W tureckich mediach pojawiają się też głosy, że Traktat Lozański miał obowiązywać 100 lat, co jest kompletną bzdurą.
Ale w 2023 roku minie właśnie 100 lat - kto wie, czy za kilka miesięcy nie pojawią się oficjalne żądania zwrotu wysp (jak Hongkongu).
Jaki może być powód eskalacji tureckiej retoryki wobec Grecji? Odpowiedź jest prosta: wybory w Turcji w czerwcu 2023 roku, w których obecny prezydent Erdogan, ma małe szanse na reelekcję.
Mieszkańcy Turcji są bardzo rozczarowani „autorską” polityką finansową Erdogana, która pogrąża kraj w coraz większym kryzysie. Inflacja bije rekordy, osiągając oficjalnie 80%, a nieoficjalnie - drugie tyle. Tylko spektakularne sukcesy za granicą są w stanie przykryć porażki władz na polu wewnętrznym i zwiększyć poparcie dla Erdogana. Choć mimo tych eskalacji szanse na konflikt zbrojny na Morzu Egejskim są niewielkie, to nie można go całkowicie wykluczyć, co pokazała inwazja na Cypr 50 lat wcześniej. Wówczas jednak tureckie działania odbyły się za przyzwoleniem USA, które „miały na pieńku” z juntą „czarnych pułkowników”. Obecnie wydaje się, że administracja Joe Bidena pomimo oficjalnej neutralności, bardziej sprzyja Grecji i nie dopuści do tureckiego ataku. Ale wojna w Ukrainie też wydawała się mało prawdopodobna...

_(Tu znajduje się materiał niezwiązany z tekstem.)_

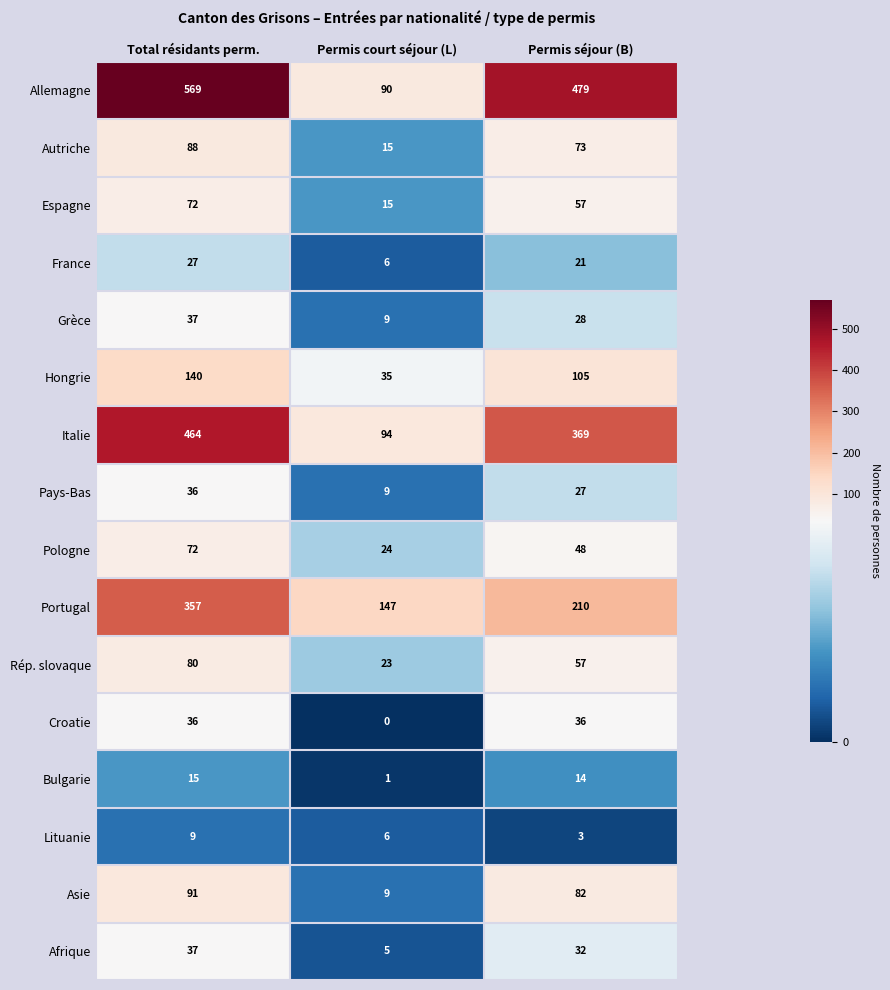

Where does the Lituanie series first go above 6?

Total résidants perm.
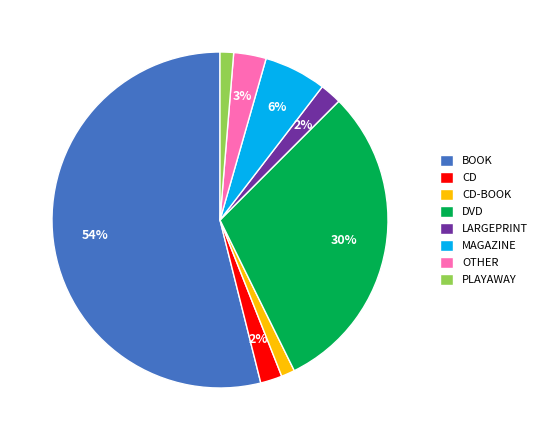

Count the number of slices in the pie.

8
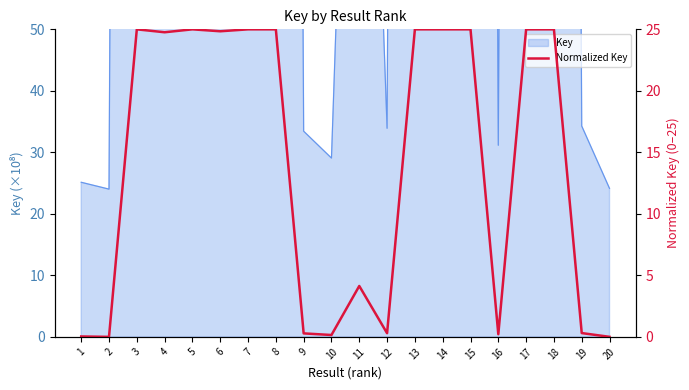

List the labels in order of value, largest first.

3, 8, 5, 15, 18, 17, 13, 14, 7, 6, 4, 11, 19, 12, 9, 16, 10, 1, 20, 2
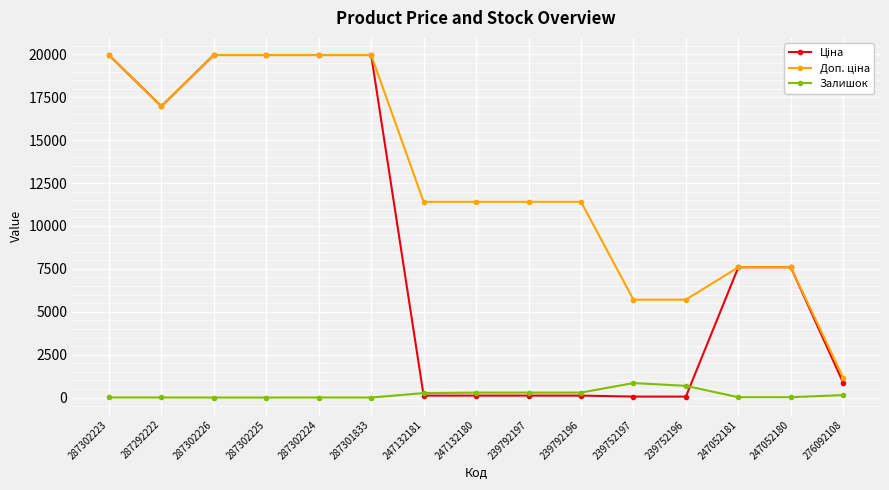

True or false: Залишок has more than 0 points higher than both neighbors.

True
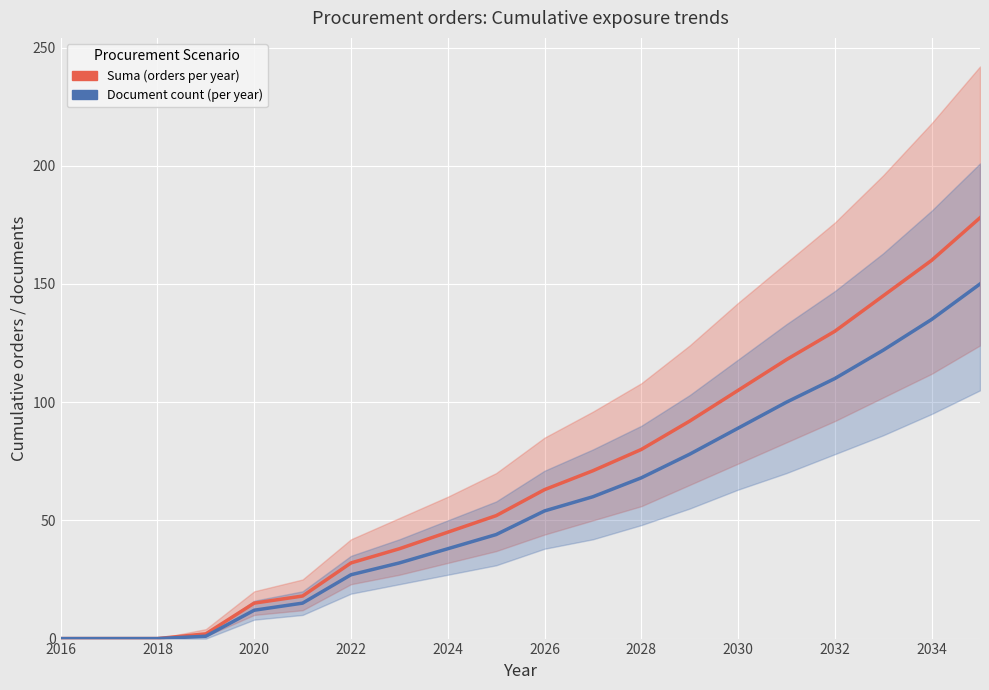

True or false: Suma (orders per year) and Document count (per year) cross at least once.

False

Ostatnie pięć wieków, to właściwie ciągły okres sporu pomiędzy Grecją i Turcją, naznaczony krwawymi epizodami. Grecy nigdy nie zapomną, że utracili ziemie, które zajmowali przez blisko trzy tysiąclecia, w tym Konstantynopol. Nie zapomną tysięcy ofiar tureckiej ekspansji w tym regionie. Z kolei Turcy nie wyrzekną się dominacji w Azji Mniejszej i Europie Południowo-Wschodniej, wywalczonej przez Imperium Osmańskie, głównie za panowania Sulejmana Wspaniałego (1520-1566) i utrwalonej w kolejnych wiekach. A jeśli tylko znajdą sposób na rozszerzenie swojej dominacji również na Morze Egejskie, to nie zawahają się przed tym. Nie ma chyba recepty na przyjaźń między tymi narodami, już wielkim sukcesem będzie pokojowe współistnienie. Ale do tego jeszcze daleka droga.